[BEGIN SOURCE TEXT]
What are distributed systems and where can we find them in our everyday life? Bottle CAP and CAP theorem what is the difference?
6 min read
By André Perzon
December 21, 2021
To answer these questions we need to go back in time to the introduction of network communication between different machines in the '60s and the continued technological advances during the next decades that set the foundation for machine-to-machine communication as we know it today. Machine-to-machine communication provided the ability for machines to coordinate their work towards a common task by communicating. This gave birth to a new kind of system, distributed replication systems, or distributed systems for short, are defined as multiple devices connected via a network cooperating to perform some task. Sabu M. Thampi explains one of the many reasons why distributed systems have grown with the entrance of the information era:
"When a handful of powerful computers are linked together and communicate with each other, the overall computing power available can be amazingly vast. Such a system can have a higher performance share than a single supercomputer."
A problem designers of distributed systems are faced with is the CAP Theorem. CAP stands for Consistency, Availability, and Partitioning. When designing a distributed system you want the system to have strong consistency, always be available, and be operational even when the network is partitioned (you want to reach the center of the illustration in the image below). When a distributed system has geographically long distanced replicas of data and information is sent between the replicas, network partitioning will always be present, may it be due to the human factor or a glitch in the matrix.
What the CAP theorem states are that you can only have two out of the three CAP properties, thus there are two main options when handling a system that is in a partitioned state (always present). One of the options is to block all operations to replicas thus keeping consistency but providing no availability. The other is to allow all operations to replicas even though it breaks consistency. However, choosing between consistency and availability is not exclusive, trade-offs between consistency and availability can be made, for example, reading but not writing may be allowed or certain data might be changed thus keeping some level of relation between consistency and availability.
Strong consistency is desirable but costly for the system's performance and it also blocks operations thus lowering the availability of the system. A bank transfer requires stronger consistency because of the nature of the transaction than for example Amazon Dynamo
which has sacrificed strong consistency for better availability. Let's face it, in today's society, availability is extremely important. When people can’t access their Facebook or Instagram accounts it is on every newspaper around the globe.
Even though these incidents probably didn't happen because of their servers dropping availability to reach a consistent state, you and I would probably not “accept” their services to be down for a couple of hours every other Tuesday night for them to reach consistency.
[END SOURCE TEXT]
[BEGIN INFORMATION GIVEN]
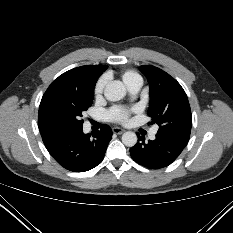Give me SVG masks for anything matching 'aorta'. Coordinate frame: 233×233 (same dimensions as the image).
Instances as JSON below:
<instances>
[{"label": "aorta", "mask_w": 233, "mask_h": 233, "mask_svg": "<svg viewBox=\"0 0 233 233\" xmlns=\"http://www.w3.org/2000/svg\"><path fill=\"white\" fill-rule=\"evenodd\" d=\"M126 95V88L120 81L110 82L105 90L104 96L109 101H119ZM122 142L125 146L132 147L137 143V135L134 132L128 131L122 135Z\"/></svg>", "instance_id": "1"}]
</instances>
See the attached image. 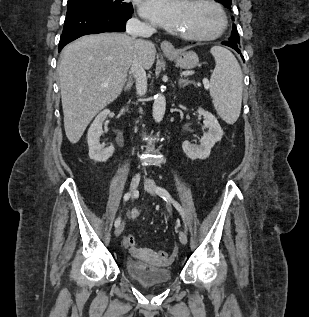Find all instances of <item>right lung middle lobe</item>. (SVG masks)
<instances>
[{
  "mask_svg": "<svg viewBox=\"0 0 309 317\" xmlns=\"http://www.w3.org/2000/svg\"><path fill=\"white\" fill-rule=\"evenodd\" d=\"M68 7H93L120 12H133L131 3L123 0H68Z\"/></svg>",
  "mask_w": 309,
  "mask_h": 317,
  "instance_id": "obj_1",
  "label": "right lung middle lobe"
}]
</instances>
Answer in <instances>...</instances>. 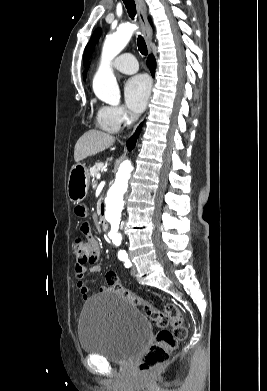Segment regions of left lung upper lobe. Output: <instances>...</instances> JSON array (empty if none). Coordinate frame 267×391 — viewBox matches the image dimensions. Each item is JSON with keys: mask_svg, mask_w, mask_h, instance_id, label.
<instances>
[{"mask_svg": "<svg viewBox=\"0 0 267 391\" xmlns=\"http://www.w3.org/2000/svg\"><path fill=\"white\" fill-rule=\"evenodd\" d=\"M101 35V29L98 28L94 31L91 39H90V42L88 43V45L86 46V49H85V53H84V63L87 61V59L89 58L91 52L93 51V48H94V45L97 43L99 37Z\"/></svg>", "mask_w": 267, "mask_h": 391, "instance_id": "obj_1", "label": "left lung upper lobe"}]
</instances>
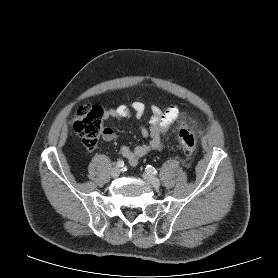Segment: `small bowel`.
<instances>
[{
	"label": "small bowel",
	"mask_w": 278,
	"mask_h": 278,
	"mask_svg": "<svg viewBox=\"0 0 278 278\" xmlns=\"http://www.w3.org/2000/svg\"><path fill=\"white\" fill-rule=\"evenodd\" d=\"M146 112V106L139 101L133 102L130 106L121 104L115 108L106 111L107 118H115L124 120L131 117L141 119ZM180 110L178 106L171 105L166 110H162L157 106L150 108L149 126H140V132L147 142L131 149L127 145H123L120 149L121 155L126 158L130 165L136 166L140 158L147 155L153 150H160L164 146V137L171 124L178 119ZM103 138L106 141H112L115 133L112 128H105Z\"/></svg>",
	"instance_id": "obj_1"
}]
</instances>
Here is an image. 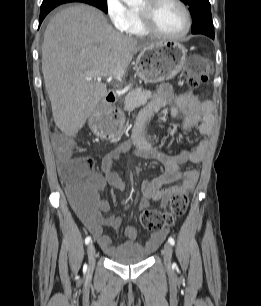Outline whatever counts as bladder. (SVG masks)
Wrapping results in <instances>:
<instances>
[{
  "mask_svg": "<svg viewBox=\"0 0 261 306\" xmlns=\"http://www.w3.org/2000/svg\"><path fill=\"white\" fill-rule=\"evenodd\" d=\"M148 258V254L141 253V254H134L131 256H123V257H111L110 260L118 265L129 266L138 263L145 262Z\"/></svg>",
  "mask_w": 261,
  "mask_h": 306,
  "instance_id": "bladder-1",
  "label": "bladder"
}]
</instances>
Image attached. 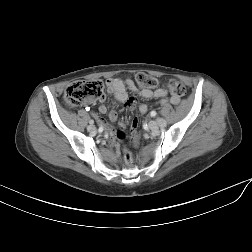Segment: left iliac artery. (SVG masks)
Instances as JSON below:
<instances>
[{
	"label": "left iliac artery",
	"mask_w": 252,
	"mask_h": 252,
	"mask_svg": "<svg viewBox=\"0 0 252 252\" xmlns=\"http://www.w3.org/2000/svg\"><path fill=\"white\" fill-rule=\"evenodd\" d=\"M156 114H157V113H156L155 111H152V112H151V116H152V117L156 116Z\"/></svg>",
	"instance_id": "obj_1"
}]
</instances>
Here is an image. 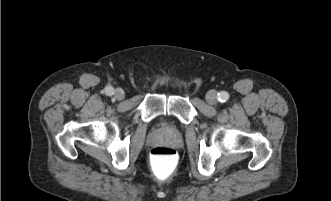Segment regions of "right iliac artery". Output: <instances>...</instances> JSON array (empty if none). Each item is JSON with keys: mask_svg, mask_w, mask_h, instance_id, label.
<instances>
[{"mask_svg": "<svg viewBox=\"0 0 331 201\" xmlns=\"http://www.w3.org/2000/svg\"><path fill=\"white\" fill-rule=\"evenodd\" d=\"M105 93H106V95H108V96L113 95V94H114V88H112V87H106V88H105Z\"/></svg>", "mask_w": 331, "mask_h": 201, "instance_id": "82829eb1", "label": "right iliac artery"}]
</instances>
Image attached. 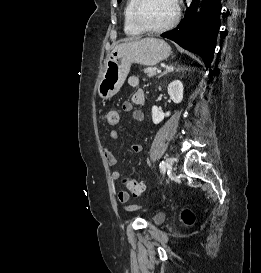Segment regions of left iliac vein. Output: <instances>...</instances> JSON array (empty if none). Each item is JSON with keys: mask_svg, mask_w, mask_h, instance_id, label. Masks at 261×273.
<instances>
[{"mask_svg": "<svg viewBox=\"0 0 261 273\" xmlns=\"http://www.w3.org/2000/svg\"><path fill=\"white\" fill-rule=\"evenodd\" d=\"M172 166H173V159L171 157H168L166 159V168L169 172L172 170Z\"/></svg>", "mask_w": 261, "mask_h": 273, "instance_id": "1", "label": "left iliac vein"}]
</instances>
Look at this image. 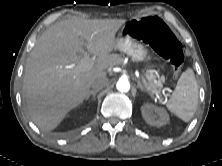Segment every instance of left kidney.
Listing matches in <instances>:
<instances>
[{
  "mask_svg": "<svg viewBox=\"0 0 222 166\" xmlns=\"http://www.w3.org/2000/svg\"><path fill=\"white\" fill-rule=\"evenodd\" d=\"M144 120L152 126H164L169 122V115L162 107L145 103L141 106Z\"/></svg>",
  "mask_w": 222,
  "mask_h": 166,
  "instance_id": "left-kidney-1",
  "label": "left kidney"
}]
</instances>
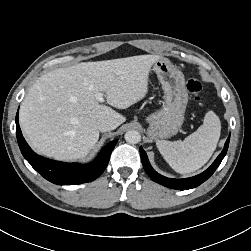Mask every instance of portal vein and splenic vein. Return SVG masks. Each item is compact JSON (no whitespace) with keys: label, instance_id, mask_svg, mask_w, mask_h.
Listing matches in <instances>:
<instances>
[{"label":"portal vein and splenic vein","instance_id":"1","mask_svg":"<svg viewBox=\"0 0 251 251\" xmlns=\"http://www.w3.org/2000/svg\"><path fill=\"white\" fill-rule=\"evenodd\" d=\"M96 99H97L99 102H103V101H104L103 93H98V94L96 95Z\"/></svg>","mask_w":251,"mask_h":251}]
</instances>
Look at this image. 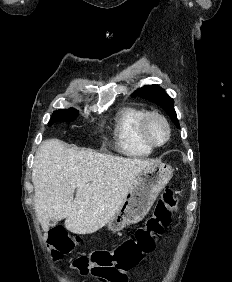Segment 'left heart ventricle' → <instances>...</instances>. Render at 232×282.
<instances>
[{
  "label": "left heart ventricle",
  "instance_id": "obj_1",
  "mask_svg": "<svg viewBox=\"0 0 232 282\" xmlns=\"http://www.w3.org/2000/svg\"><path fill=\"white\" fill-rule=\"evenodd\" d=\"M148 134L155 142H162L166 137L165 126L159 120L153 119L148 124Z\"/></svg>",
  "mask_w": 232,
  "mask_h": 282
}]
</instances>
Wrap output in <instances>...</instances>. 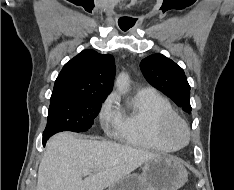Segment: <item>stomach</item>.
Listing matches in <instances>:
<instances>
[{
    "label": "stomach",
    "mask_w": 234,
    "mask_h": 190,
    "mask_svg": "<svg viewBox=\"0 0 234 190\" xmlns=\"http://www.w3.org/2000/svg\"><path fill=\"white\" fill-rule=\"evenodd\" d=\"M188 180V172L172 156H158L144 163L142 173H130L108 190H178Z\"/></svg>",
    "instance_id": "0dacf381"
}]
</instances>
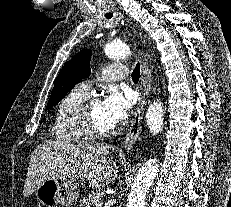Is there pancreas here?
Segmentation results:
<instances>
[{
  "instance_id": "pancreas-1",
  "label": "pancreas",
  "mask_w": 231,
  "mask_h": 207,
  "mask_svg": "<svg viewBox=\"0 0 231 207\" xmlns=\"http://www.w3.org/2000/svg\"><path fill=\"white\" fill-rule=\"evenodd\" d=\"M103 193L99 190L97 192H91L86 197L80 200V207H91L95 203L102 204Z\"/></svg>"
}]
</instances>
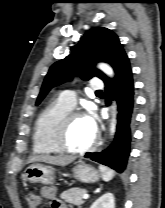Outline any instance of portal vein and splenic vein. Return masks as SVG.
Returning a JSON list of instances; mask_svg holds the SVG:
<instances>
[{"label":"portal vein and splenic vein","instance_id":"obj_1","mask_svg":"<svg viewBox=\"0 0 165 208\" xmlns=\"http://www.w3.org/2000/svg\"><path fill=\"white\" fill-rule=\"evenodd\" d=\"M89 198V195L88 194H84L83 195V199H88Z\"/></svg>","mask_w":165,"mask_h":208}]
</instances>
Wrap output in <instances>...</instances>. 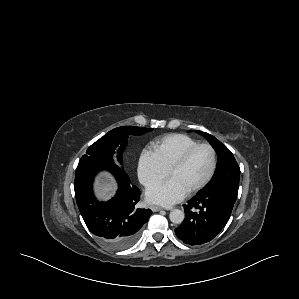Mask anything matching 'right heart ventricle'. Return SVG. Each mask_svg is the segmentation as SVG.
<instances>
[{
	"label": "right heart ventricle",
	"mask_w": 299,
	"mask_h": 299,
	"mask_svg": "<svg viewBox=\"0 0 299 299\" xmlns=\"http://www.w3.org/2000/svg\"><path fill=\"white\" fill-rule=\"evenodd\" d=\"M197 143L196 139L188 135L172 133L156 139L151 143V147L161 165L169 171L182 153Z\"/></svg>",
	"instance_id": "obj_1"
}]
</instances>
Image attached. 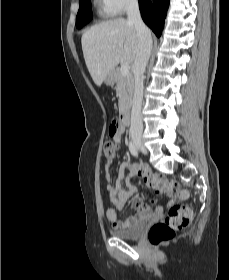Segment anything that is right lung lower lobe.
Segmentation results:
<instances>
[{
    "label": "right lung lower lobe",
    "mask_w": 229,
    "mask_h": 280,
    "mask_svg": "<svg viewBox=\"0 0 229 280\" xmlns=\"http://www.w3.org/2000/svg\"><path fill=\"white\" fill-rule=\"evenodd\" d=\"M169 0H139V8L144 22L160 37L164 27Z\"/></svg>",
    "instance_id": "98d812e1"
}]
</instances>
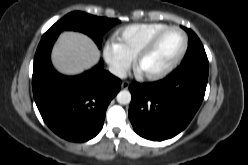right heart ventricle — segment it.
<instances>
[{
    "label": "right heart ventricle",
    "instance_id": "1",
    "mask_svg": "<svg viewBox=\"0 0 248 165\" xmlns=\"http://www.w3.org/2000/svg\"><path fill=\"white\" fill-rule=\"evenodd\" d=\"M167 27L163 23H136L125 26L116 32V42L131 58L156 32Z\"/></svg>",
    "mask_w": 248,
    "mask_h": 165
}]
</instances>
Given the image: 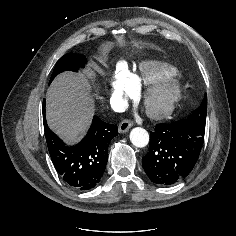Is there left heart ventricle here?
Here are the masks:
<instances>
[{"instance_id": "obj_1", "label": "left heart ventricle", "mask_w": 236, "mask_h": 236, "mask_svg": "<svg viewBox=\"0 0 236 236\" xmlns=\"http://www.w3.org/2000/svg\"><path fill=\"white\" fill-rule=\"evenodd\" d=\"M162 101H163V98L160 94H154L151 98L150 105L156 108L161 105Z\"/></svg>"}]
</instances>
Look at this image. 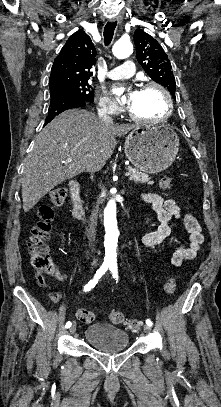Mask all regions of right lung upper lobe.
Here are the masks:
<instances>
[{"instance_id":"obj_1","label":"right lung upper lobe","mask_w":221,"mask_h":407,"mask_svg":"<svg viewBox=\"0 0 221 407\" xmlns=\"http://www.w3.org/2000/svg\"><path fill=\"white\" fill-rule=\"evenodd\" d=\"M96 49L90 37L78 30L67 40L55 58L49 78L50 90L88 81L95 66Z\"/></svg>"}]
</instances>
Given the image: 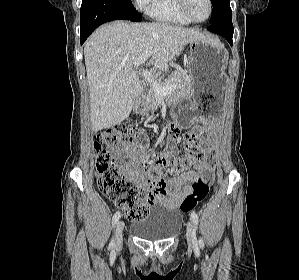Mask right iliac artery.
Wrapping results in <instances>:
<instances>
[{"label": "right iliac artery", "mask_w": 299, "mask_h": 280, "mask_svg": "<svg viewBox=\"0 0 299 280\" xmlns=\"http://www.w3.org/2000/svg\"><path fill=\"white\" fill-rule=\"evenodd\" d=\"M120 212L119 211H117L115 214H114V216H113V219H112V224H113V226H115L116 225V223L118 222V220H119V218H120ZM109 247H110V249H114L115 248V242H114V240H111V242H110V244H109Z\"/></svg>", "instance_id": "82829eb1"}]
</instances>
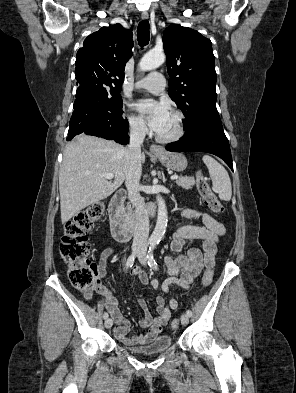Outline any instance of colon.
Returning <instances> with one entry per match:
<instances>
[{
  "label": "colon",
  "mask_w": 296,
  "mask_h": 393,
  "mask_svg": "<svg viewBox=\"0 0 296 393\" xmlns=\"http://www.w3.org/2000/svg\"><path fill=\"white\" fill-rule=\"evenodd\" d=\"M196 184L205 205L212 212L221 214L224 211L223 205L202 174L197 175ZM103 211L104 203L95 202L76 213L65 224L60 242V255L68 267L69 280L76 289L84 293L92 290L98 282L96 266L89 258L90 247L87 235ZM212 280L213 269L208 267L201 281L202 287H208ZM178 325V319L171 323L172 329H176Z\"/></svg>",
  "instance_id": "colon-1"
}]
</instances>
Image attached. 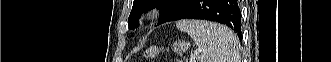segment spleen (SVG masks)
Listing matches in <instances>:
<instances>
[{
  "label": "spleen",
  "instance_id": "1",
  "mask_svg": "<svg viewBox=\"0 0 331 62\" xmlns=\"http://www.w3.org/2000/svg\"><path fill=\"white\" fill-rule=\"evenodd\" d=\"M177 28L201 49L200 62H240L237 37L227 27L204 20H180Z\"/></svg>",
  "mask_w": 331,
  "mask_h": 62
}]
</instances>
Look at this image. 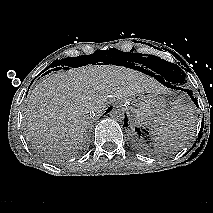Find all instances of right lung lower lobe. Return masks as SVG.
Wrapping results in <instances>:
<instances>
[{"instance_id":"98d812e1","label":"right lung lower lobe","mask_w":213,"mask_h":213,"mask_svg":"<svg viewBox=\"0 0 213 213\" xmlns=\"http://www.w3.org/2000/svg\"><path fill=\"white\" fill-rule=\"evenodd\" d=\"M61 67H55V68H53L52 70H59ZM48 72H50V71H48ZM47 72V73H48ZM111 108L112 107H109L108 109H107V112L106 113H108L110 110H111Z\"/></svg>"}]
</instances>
[END INFORMATION GIVEN]
AIM OF THE EXERCISE: Reproduce word for word the passage of the distributed systems article above, from "Even though these" to "to reach consistency.".

ANSWER TO THIS EXERCISE:
Even though these incidents probably didn't happen because of their servers dropping availability to reach a consistent state, you and I would probably not “accept” their services to be down for a couple of hours every other Tuesday night for them to reach consistency.